Już w najbliższą niedzielę Lech Poznań zmierzy się z Wisłą Kraków. Podopiecznych trenera Macieja Skorży czeka ciężki pojedynek z wiceliderem tabeli. A problemów przy Bułgarskiej nie brakuje.
W ostatnim czasie Szymon Pawłowski miał problemy zdrowotne. Od jakiegoś czasu przechodzi terapię zdrowotną. Na czym ona polega? Pomocnik Kolejorza nie chciał zdradzać szczegółów.
– Terapia przebiega dobrze, gram w spotkaniach i to jest najważniejsze. Sztab robi wszystko, abym na niedzielny mecz był gotowy. Po rundzie będę leczył się na 100%.– zaznaczył.

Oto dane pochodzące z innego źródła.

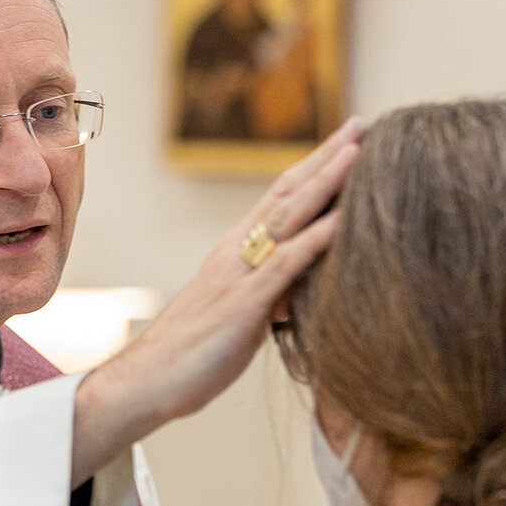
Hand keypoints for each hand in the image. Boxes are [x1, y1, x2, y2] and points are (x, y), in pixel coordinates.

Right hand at [71, 118, 360, 482]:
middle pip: (287, 193)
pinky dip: (316, 239)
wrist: (144, 381)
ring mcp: (239, 275)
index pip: (279, 198)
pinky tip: (343, 220)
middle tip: (361, 124)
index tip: (345, 141)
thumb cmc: (190, 356)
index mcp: (234, 252)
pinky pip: (284, 265)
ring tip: (359, 151)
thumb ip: (269, 293)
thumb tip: (302, 286)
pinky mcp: (243, 306)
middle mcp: (236, 252)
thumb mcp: (239, 315)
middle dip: (326, 158)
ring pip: (287, 217)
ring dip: (326, 182)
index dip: (312, 168)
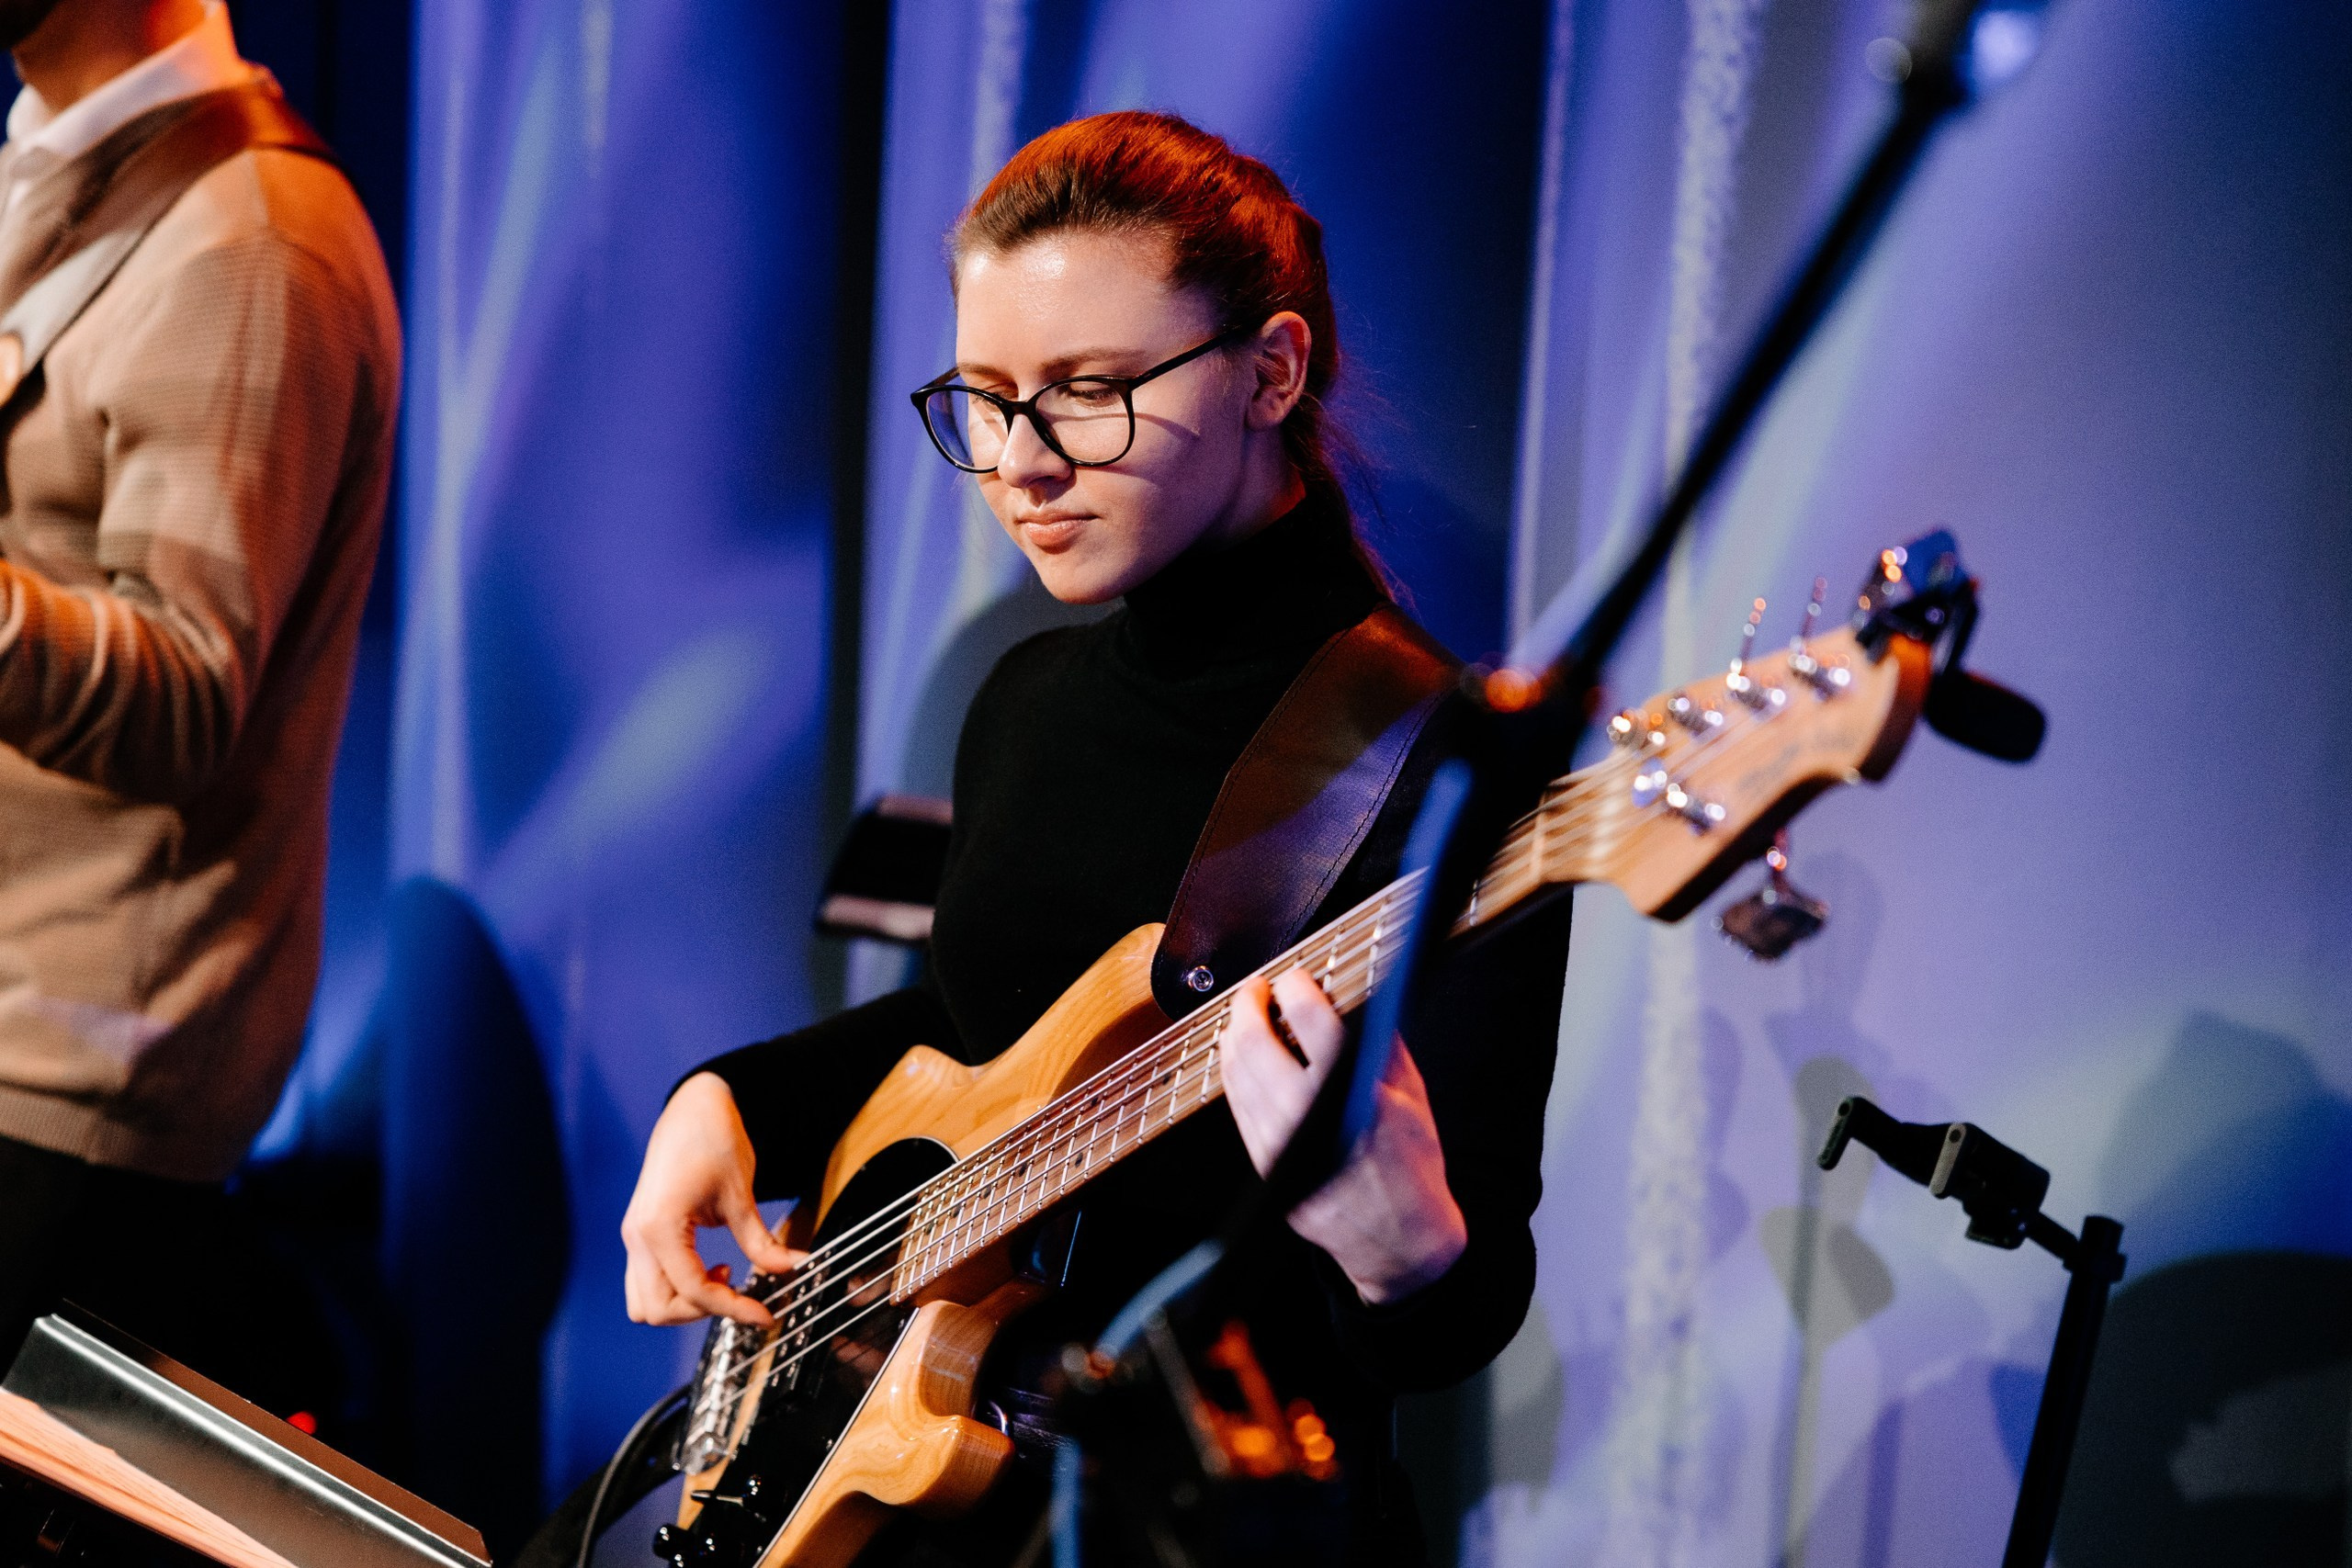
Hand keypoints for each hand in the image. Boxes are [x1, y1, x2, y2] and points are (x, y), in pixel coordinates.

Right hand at [620, 1072, 806, 1326]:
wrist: (693, 1108)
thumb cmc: (713, 1139)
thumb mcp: (741, 1193)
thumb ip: (762, 1241)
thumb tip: (792, 1268)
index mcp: (659, 1226)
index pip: (693, 1290)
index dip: (733, 1308)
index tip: (765, 1314)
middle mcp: (637, 1237)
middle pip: (657, 1309)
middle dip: (700, 1313)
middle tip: (740, 1294)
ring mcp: (634, 1237)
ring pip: (643, 1303)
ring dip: (683, 1305)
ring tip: (723, 1278)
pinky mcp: (641, 1234)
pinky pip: (647, 1282)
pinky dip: (676, 1289)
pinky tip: (710, 1267)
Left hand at [1221, 971, 1467, 1303]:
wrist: (1397, 1237)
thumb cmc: (1411, 1163)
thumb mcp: (1413, 1094)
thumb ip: (1380, 1041)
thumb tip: (1348, 993)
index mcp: (1357, 1094)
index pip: (1311, 1020)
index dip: (1296, 987)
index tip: (1294, 977)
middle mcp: (1310, 1119)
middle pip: (1257, 1043)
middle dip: (1250, 1004)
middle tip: (1256, 990)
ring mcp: (1281, 1146)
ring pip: (1237, 1075)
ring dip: (1235, 1036)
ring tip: (1245, 1018)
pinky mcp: (1265, 1167)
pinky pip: (1238, 1107)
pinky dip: (1236, 1074)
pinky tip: (1244, 1060)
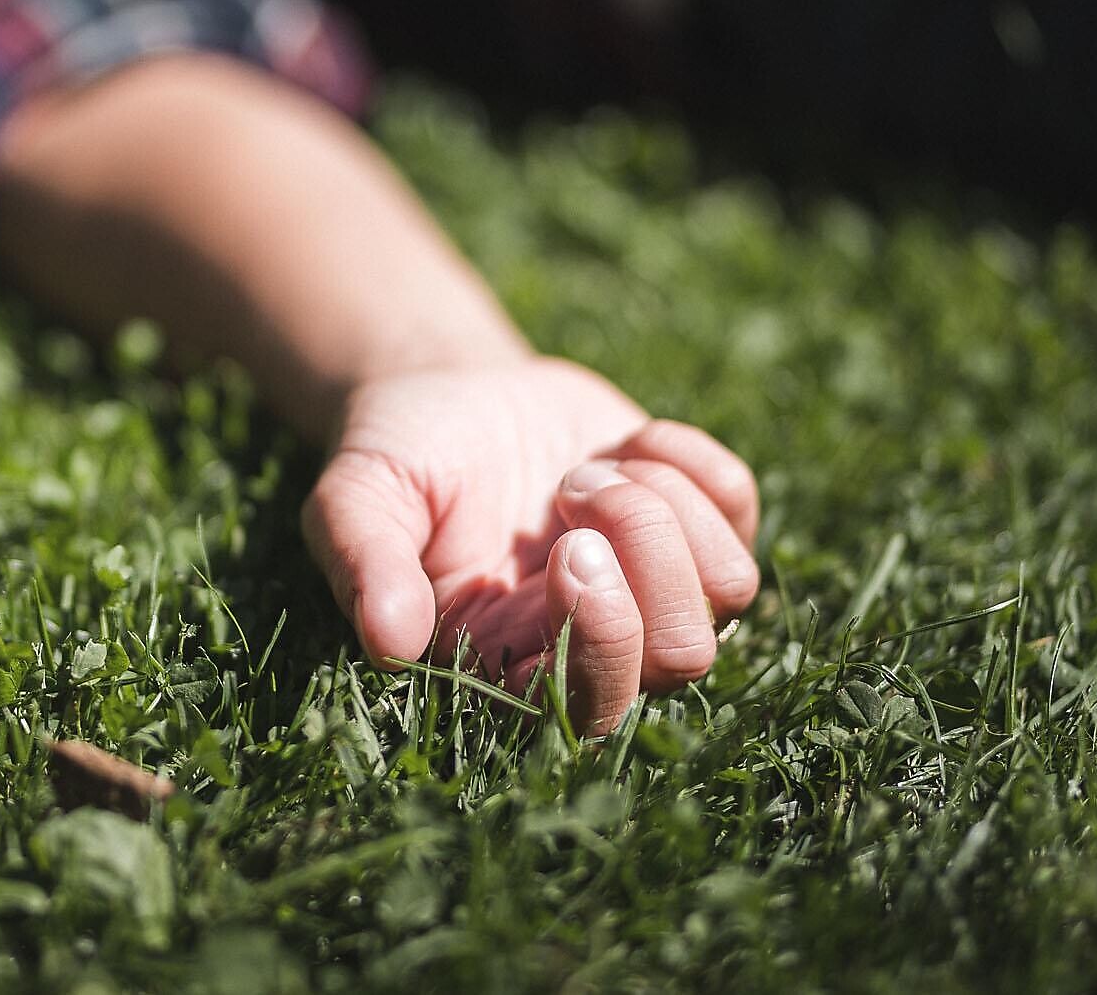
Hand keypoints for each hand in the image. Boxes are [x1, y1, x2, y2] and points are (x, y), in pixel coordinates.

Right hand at [301, 358, 759, 734]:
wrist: (445, 389)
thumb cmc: (395, 457)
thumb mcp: (356, 499)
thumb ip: (365, 564)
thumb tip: (389, 642)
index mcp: (506, 656)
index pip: (587, 708)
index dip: (602, 640)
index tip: (568, 550)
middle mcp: (590, 637)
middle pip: (682, 656)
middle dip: (648, 559)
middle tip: (576, 490)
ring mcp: (654, 584)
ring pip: (728, 588)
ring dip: (661, 506)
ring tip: (587, 469)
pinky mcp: (692, 525)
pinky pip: (740, 509)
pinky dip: (690, 460)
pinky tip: (626, 442)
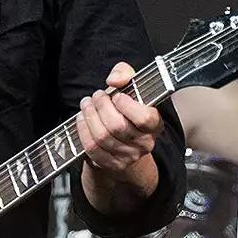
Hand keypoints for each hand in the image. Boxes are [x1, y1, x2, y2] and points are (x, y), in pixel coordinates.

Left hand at [76, 62, 163, 176]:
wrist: (122, 137)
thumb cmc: (126, 109)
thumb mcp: (130, 86)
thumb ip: (125, 74)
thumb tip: (115, 79)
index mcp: (155, 124)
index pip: (145, 118)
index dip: (127, 106)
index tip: (117, 96)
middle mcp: (145, 143)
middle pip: (118, 126)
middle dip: (101, 107)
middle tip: (96, 97)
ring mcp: (128, 156)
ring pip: (102, 137)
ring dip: (89, 117)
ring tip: (87, 105)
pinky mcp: (112, 164)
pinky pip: (92, 148)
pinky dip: (83, 131)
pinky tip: (83, 120)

Najbliższy rywal Lecha, Wisła Kraków, jest wiceliderem ekstraklasowej tabeli. Podopieczni trenera Skorży w obecnym sezonie już dwukrotnie mierzyli się z „Białą Gwiazdą” – w sierpniu wygrali krakowianie, miesiąc później górą byli poznaniacy.
– Mecz w Pucharze Polski i niedzielny to dwa różne spotkania. Wisła to dobry zespół, liczący się w polskiej piłce. Zgubiliśmy już za dużo punktów jesienią. Fajnie by było, gdybyśmy wygrali trzy ostatnie spotkania w tym roku – porównał Pawłowski.
Spotkania z klasowymi zespołami w polskiej lidze zawsze wzbudzają wiele emocji.
– Najgorzej, pod względem mentalnym gra się z drużynami z dołu tabeli. Spotkanie z Wisłą to będzie trudny mecz. „Biała Gwiazda” jest wiceliderem tabeli. Jeżeli zagramy tak jak z Górnikiem to liczę, że przywieziemy 3 punkty do Poznania – ocenił pomocnik.
W ostatnich meczach poznaniacy tracili punkty w ostatnich minutach meczu. Brakowało koncentracji do ostatnich sekund.
– Z Górnikiem było więcej determinacji i chęci, żeby za wszelka cenę wygrać to spotkanie. Wcześniej nasza koncentracja uciekała w końcowych minutach. Przede wszystkim rozmawialiśmy o tym z trenerem lub we własnym gronie. Mamy nadzieje, że zagramy tak z Wisłą i Lechią. Losy meczu z Górnikiem to ważny bodziec dla nas. Mam nadzieje, ze to podtrzymamy i z taką determinacją zagramy w dwóch ostatnich meczach rundy – zaznaczył Pawłowski.
Wyniki meczów 18. i 19. kolejki Ekstraklasy ustawią podejście mentalne drużyn przed wiosennymi rewanżami. Jedni będą uciekać, inni – gonić. Kolejorz wygrał w niedzielę pierwszy raz od trzech kolejek.
– Każde zwycięstwo podnosi nastroje i morale w zespole. Jedno zwycięstwo nas nie zadowala. Miejmy nadzieję, że dwa spotkania wygramy, solidnie przepracujemy okres przygotowawczy i dobrze zagramy wiosną – zakończył.